Increase the number of blocks combined for a cluster if your applications can use a large cluster size.

Use the newfs command to set the file-system rotational delay value and the value of the maxcontig attribute. Use the dbx command to set the value of the cluster_maxcontig attribute.

11.3.3.4 Defragmenting a File System

When a file consists of noncontiguous file extents, the file is considered fragmented. A very fragmented file decreases UFS read and write performance, because it requires more I/O operations to access the file.

When to Perform

Defragmenting a UFS file system improves file-system performance. However, it is a time-consuming process.

You can determine whether the files in a file system are fragmented by determining how effectively the system is clustering. You can do this by using the dbx print command to examine the ufs_clusterstats data structure. See Section 11.3.2.2 for information.

UFS block clustering is usually efficient. If the numbers from the UFS clustering kernel structures show that clustering is not effective, the files in the file system may be very fragmented.

Recommended Procedure

To defragment a UFS file system, follow these steps:

Back up the file system onto tape or another partition.

Create a new file system either on the same partition or a different partition.

Restore the file system.

See the System Administration manual for information about backing up and restoring data and creating UFS file systems.

11.4 Tuning NFS

The network file system (NFS) shares the Unified Buffer Cache (UBC) with the virtual memory subsystem and local file systems. NFS can put an extreme load on the network. Poor NFS performance is almost always a problem with the network infrastructure. Look for high counts of retransmitted messages on the NFS clients, network I/O errors, and routers that cannot maintain the load.
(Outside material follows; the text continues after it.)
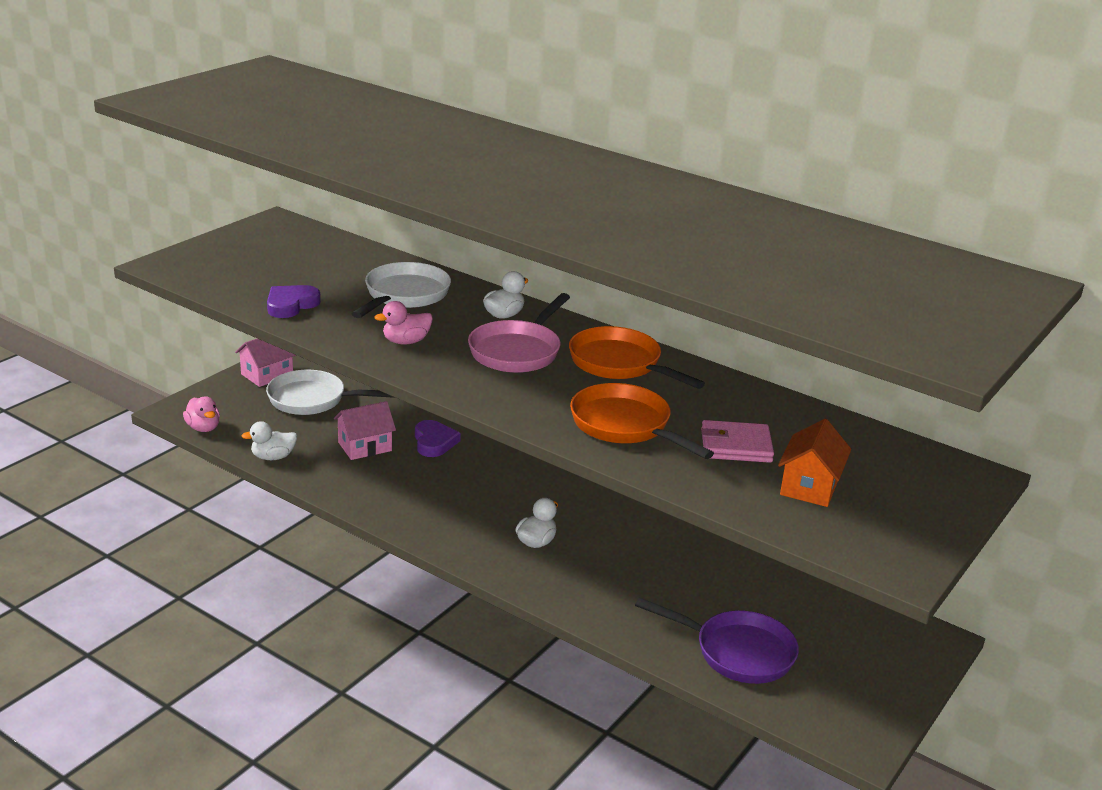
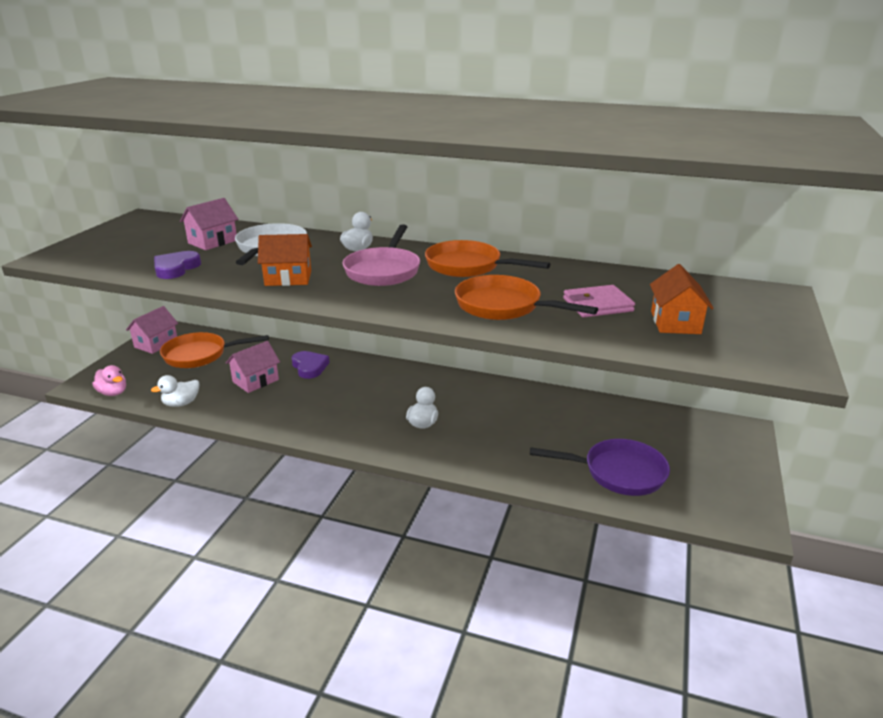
camera: 15 degrees left, 0 degrees up
(312, 400) = (200, 355): white pan -> orange pan
(344, 274) = (213, 242): none -> pink house
(406, 342) = (288, 278): pink duck -> orange house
Lost packets on the network can severely degrade NFS performance. Lost packets can be caused by a congested server, the corruption of packets during transmission (which can be caused by bad electrical connections, noisy environments, or noisy Ethernet interfaces), and routers that abandon forwarding attempts too quickly.

For information about how to tune network file systems (NFS), see Chapter 5.